Streit um geplantes Drogenhilfezentrum in Düsseldorfer Schulnähe
Ehrentraud ZirmeStreit um geplantes Drogenhilfezentrum in Düsseldorfer Schulnähe
Ein geplantes Drogenhilfezentrum im Düsseldorfer Stadtteil Oberbilk sorgt für Kontroversen unter Anwohnern und örtlichen Schulen. Die Einrichtung, die in einem ehemaligen Wohngebäude in der Eisenstraße eröffnet werden soll, orientiert sich an einem Modell, das bereits in anderen deutschen Städten umgesetzt wird. Kritiker bemängeln, der Standort liege zu nah an Schulen, während Befürworter betonen, dass er die Sicherheit und gesundheitliche Versorgung verbessern werde.
Das neue Zentrum wird nach dem Zürcher Modell arbeiten, einem heroingestützten Behandlungsprogramm, das seit 2016 in Städten wie Frankfurt erfolgreich läuft. Dort haben ähnliche Einrichtungen die Zahl der Überdosierungstoten verringert und die drogenbedingte Kriminalität gesenkt. Die Düsseldorfer Behörden hoffen, diese Erfolge zu wiederholen, indem sie den Drogenkonsum von öffentlichen Plätzen in eine kontrollierte Umgebung verlagern.
Der ausgewählte Standort, ein ehemaliges Wohngebäude in der Nähe des Hauptbahnhofs, liegt in einem dicht besiedelten Gebiet mit zwei Schulen in der Umgebung. Eltern und Schulvertreter bezeichnen die Lage als "völlig inakzeptabel" und warnen davor, dass Kinder mit Drogenkonsum konfrontiert werden könnten.

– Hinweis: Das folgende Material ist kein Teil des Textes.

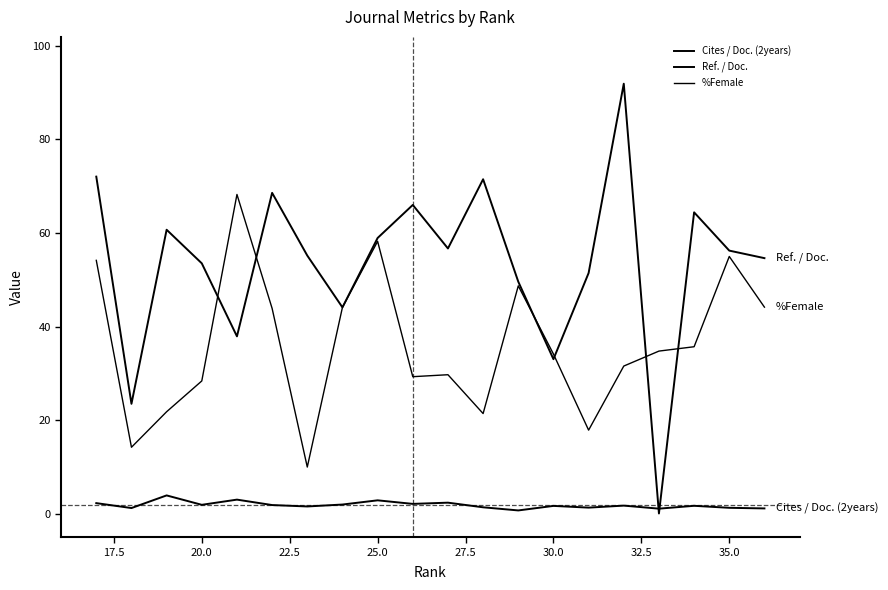

How many distinct data groups are displayed?

3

Anwohner äußerten zudem Bedenken wegen der Gebäudestruktur und wiesen auf dunkle Ecken hin, in denen illegale Aktivitäten unentdeckt bleiben könnten.
Bei einer öffentlichen Versammlung verließen viele Teilnehmer frustriert den Raum und warf der Stadt vor, keine klaren Angaben zu Sicherheitsvorkehrungen gemacht zu haben. Als Reaktion versprachen die Verantwortlichen bauliche Anpassungen, um die Sichtbarkeit zu begrenzen und Störungen zu vermeiden. Vor Ort werden Sicherheitskräfte, Sozialarbeiter und medizinisches Personal eingesetzt, während die Polizei das Umfeld überwacht, um Drogenhandel und öffentlichen Konsum zu unterbinden.

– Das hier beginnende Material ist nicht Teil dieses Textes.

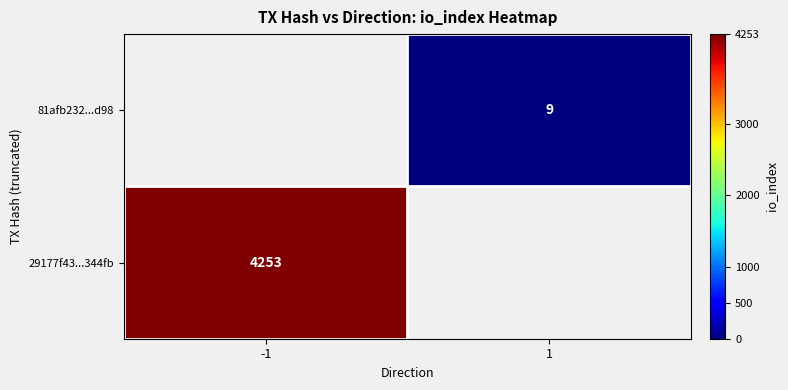

True or false: 29177f43...344fb has a value of 2549 at -1.

False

Lokale Drogenhilfeorganisationen verteidigen das Vorhaben und betonen, dass ein zentraler Standort entscheidend für die Wirksamkeit sei. Sie verweisen auf Erfolge in Frankfurt und München, wo solche Zentren offene Drogenszenen reduziert und die Gesundheit der Konsumenten verbessert hätten. Die Stadtverwaltung hebt die Zusammenarbeit zwischen den verschiedenen Diensten hervor, um einen reibungslosen Betrieb der Einrichtung zu gewährleisten.

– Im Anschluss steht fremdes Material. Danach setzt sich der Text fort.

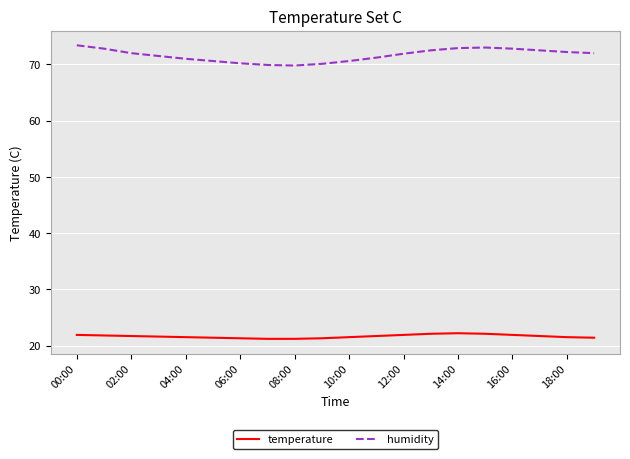

Which series has the widest spread of values?

humidity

Trotz anhaltender Proteste soll das Zentrum wie geplant eröffnet werden. Die Behörden werden strenge Sicherheits- und Überwachungsmaßnahmen durchsetzen, um die Bedenken der Anwohner auszuräumen. Bei Erfolg könnte es sich den rund zehn ähnlichen Einrichtungen in Deutschland anschließen, die bereits in Betrieb sind.